Archer Exploration Corp. announced that it has resumed drilling at its 100% owned Grasset Nickel Project in the Abitibi Greenstone Belt of Quebec, Canada. The exploration team is on site and drilling has commenced at Grasset, where the Company will explore a newly identified nickel-rich sulphide zone in the southeastern portion of the H1 Horizon.

The Fall 2023 drilling program will consist of two holes and approximately 1,200 metres. Hole GR23-07 will target the H1 discovery zone at a depth of approximately 100 metres below the high-grade intercept southeast of hole GR23-03, while hole GR23-08 will test for mineralized extensions about 50 metres south-east and 150 metres deeper than GR23-07. Once drilling has completed, DHEM surveys will be conducted to help define this new zone and assist in the planning of an expanded 2,000 metre diamond drilling program in early 2024 that is planned to include further step-out holes that will test for extensions.

The Fall 2023 campaign is designed to test the highly prospective new target zone identified by drill hole GR23-03 and DHEM surveys during the Summer 2023 drilling campaign. In June 2023, the Company reported that hole GR23-03 intersected 1.55% Ni over 5.80 metres, including 5.75% Ni over 0.60 metres of massive sulphides within a large untested area in the southeastern portion of the H1 Horizon. The extent of this newly discovered and completely untested zone has yet to be defined but contains known mineralized intercepts at its periphery as defined by DHEM survey results and historical drill holes.

The longitudinal section shows that the area around the intersection of hole GR23-03 is wide open for mineralized extensions with no previous drill holes below the intercept and no drill holes within 200 metres to the northwest or to the southeast of GR23-03 towards the regional-scale Sunday Lake Deformation Zone which truncates the H1 Horizon. A high-powered InfiniTEM-XL electromagnetic surface survey, performed in 2023, has defined a conductive plate that is consistent with the high-grade mineralization discovered in hole GR23-03. The interpreted conductive plate is 400 metres by 400 metres and begins 290 metres below surface.

A very similar 400-metres by 400-metre conductive plate was detected at the same depth approximately two kilometres north-east of S6. Both conductive plates are located at the northern basal contact of an ultramafic sequence.

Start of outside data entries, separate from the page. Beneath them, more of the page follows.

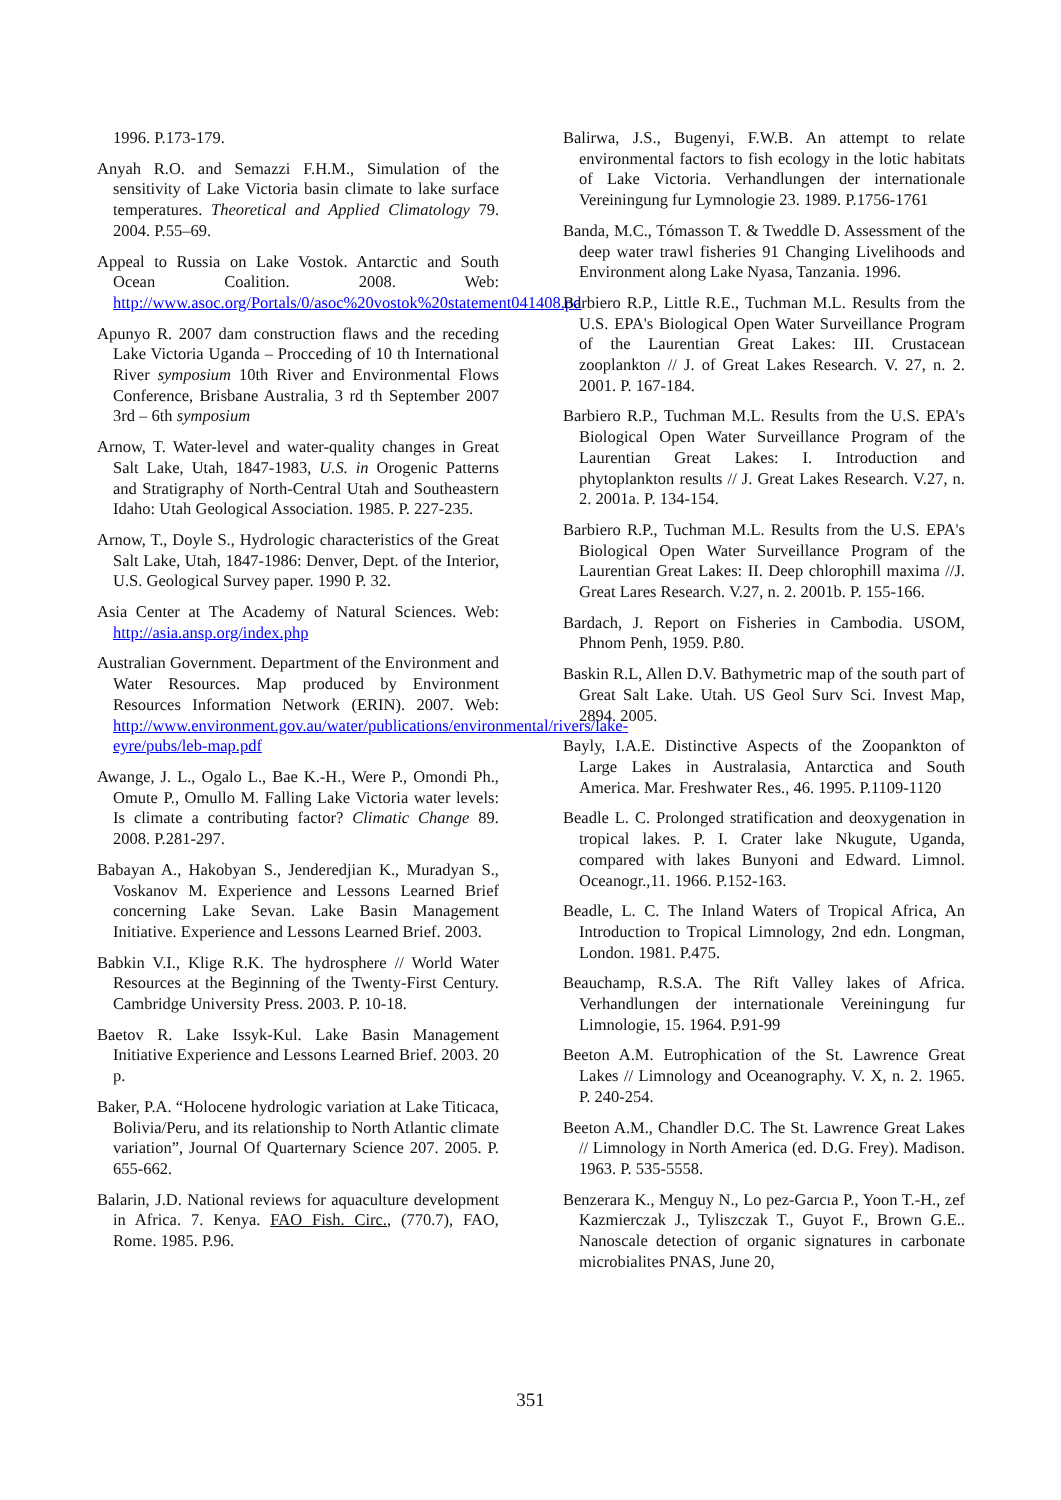1996. P.173-179.
Anyah R.O. and Semazzi F.H.M., Simulation of the sensitivity of Lake Victoria basin climate to lake surface temperatures. Theoretical and Applied Climatology 79. 2004. P.55–69.
Appeal to Russia on Lake Vostok. Antarctic and South Ocean Coalition. 2008. Web: http://www.asoc.org/Portals/0/asoc%20vostok%20statement041408.pd
Apunyo R. 2007 dam construction flaws and the receding Lake Victoria Uganda – Procceding of 10 th International River symposium 10th River and Environmental Flows Conference, Brisbane Australia, 3 rd th September 2007 3rd – 6th symposium
Arnow, T. Water-level and water-quality changes in Great Salt Lake, Utah, 1847-1983, U.S. in Orogenic Patterns and Stratigraphy of North-Central Utah and Southeastern Idaho: Utah Geological Association. 1985. P. 227-235.
Arnow, T., Doyle S., Hydrologic characteristics of the Great Salt Lake, Utah, 1847-1986: Denver, Dept. of the Interior, U.S. Geological Survey paper. 1990 P. 32.
Asia Center at The Academy of Natural Sciences. Web: http://asia.ansp.org/index.php
Australian Government. Department of the Environment and Water Resources. Map produced by Environment Resources Information Network (ERIN). 2007. Web: http://www.environment.gov.au/water/publications/environmental/rivers/lake-eyre/pubs/leb-map.pdf
Awange, J. L., Ogalo L., Bae K.-H., Were P., Omondi Ph., Omute P., Omullo M. Falling Lake Victoria water levels: Is climate a contributing factor? Climatic Change 89. 2008. P.281-297.
Babayan A., Hakobyan S., Jenderedjian K., Muradyan S., Voskanov M. Experience and Lessons Learned Brief concerning Lake Sevan. Lake Basin Management Initiative. Experience and Lessons Learned Brief. 2003.
Babkin V.I., Klige R.K. The hydrosphere // World Water Resources at the Beginning of the Twenty-First Century. Cambridge University Press. 2003. P. 10-18.
Baetov R. Lake Issyk-Kul. Lake Basin Management Initiative Experience and Lessons Learned Brief. 2003. 20 p.
Baker, P.A. “Holocene hydrologic variation at Lake Titicaca, Bolivia/Peru, and its relationship to North Atlantic climate variation”, Journal Of Quarternary Science 207. 2005. P. 655-662.
Balarin, J.D. National reviews for aquaculture development in Africa. 7. Kenya. FAO Fish. Circ., (770.7), FAO, Rome. 1985. P.96.
Balirwa, J.S., Bugenyi, F.W.B. An attempt to relate environmental factors to fish ecology in the lotic habitats of Lake Victoria. Verhandlungen der internationale Vereiningung fur Lymnologie 23. 1989. P.1756-1761
Banda, M.C., Tómasson T. & Tweddle D. Assessment of the deep water trawl fisheries 91 Changing Livelihoods and Environment along Lake Nyasa, Tanzania. 1996.
Barbiero R.P., Little R.E., Tuchman M.L. Results from the U.S. EPA's Biological Open Water Surveillance Program of the Laurentian Great Lakes: III. Crustacean zooplankton // J. of Great Lakes Research. V. 27, n. 2. 2001. P. 167-184.
Barbiero R.P., Tuchman M.L. Results from the U.S. EPA's Biological Open Water Surveillance Program of the Laurentian Great Lakes: I. Introduction and phytoplankton results // J. Great Lakes Research. V.27, n. 2. 2001a. P. 134-154.
Barbiero R.P., Tuchman M.L. Results from the U.S. EPA's Biological Open Water Surveillance Program of the Laurentian Great Lakes: II. Deep chlorophill maxima //J. Great Lares Research. V.27, n. 2. 2001b. P. 155-166.
Bardach, J. Report on Fisheries in Cambodia. USOM, Phnom Penh, 1959. P.80.
Baskin R.L, Allen D.V. Bathymetric map of the south part of Great Salt Lake. Utah. US Geol Surv Sci. Invest Map, 2894. 2005.
Bayly, I.A.E. Distinctive Aspects of the Zoopankton of Large Lakes in Australasia, Antarctica and South America. Mar. Freshwater Res., 46. 1995. P.1109-1120
Beadle L. C. Prolonged stratification and deoxygenation in tropical lakes. P. I. Crater lake Nkugute, Uganda, compared with lakes Bunyoni and Edward. Limnol. Oceanogr.,11. 1966. P.152-163.
Beadle, L. C. The Inland Waters of Tropical Africa, An Introduction to Tropical Limnology, 2nd edn. Longman, London. 1981. P.475.
Beauchamp, R.S.A. The Rift Valley lakes of Africa. Verhandlungen der internationale Vereiningung fur Limnologie, 15. 1964. P.91-99
Beeton A.M. Eutrophication of the St. Lawrence Great Lakes // Limnology and Oceanography. V. X, n. 2. 1965. P. 240-254.
Beeton A.M., Chandler D.C. The St. Lawrence Great Lakes // Limnology in North America (ed. D.G. Frey). Madison. 1963. P. 535-5558.
Benzerara K., Menguy N., Lo pez-Garcıa P., Yoon T.-H., zef Kazmierczak J., Tyliszczak T., Guyot F., Brown G.E.. Nanoscale detection of organic signatures in carbonate microbialites PNAS, June 20,
351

To date, only one shallow hole, almost two kilometres to the northwest, has intersected the ultramafic contact where N9 is located.

As is the case along H1, sulphide-rich sedimentary rocks are sub-parallel and close to the N9 ultramafic contact. This is significant, as in the nickel magmatic metallogenetic model, assimilation of the sedimentary sulphides by the ultramafic magma is the key mechanism to the precipitation and accumulation of the nickel sulphides at the bottom of the ultramafic sequence. The geological and geophysical similarities between conductive plates S6 and N9 make plate N9 a high priority drilling target that will be tested during the 2024 winter drilling program.

Holes GR23-04 and GR23-05 were designed to test the down extension of the H3 Horizon at a depth of 600 and 1,000 metres, respectively. The two holes intersected disseminated sulfides where the Extension of the H3 and H1 Horizons were expected but did not return any significant nickel values. Hole GR23-06 was designed to test a deep-seated 3D magnetic anomaly at the north-west limit of the mineralized zone and successfully intersected two separate ultramafic sequences containing zones of disseminated sulphides but did not intersect any significant mineralization.

As a priority objective to expand the Grasset resource and identify new targets along the ultramafic corridor in the south-east part of the property, the Company conducted a 53-kilometre surface InfiniTEM-XL survey and continues to utilize DHEM surveys where applicable. Results from the InfiniTEM-XL and DHEM surveys have been received and an interpretation is underway. In addition, analysis of the final data from the airborne magneto-telluric survey covering the entire 23-kilometre-long property is also progressing.

Management is compiling the new data which will be incorporated into a new geological model based on the re-logging of more than 50% of the holes covering the H1 and H3 Horizons. The Grasset Deposit is situated at the southeastern end of an underexplored 23-kilometre claim block containing abundant favourable ultramafic rocks. A sonic drill program was initiated to sample the base of the glacial till (60-90 metres thick).

Such thick overburden, and the lack of outcrop renders the Grasset Deposit and other mineralization blind to conventional surface geochemical sampling techniques. This technique is commonly used with success in exploration campaigns for detecting mineral deposits under thick overburden. The preliminary results from the sonic drilling program were initially inconclusive but follow-up analysis has demonstrated the potential of this important exploration tool.

The Company is conducting a higher resolution analysis of the clasts and heavy minerals within a select group of key samples. The basal till, in the last 8-12 metres, is typically composed of sub-angular mafic to ultramafic clasts with felsic clasts in a silty-sand matrix. Assay results of the fine fraction of the till samples remain outstanding.

In addition, the Company is also revising the preliminary interpretation of the glacial movement history over claim blocks with the guidance of leading experts in Quaternary geology.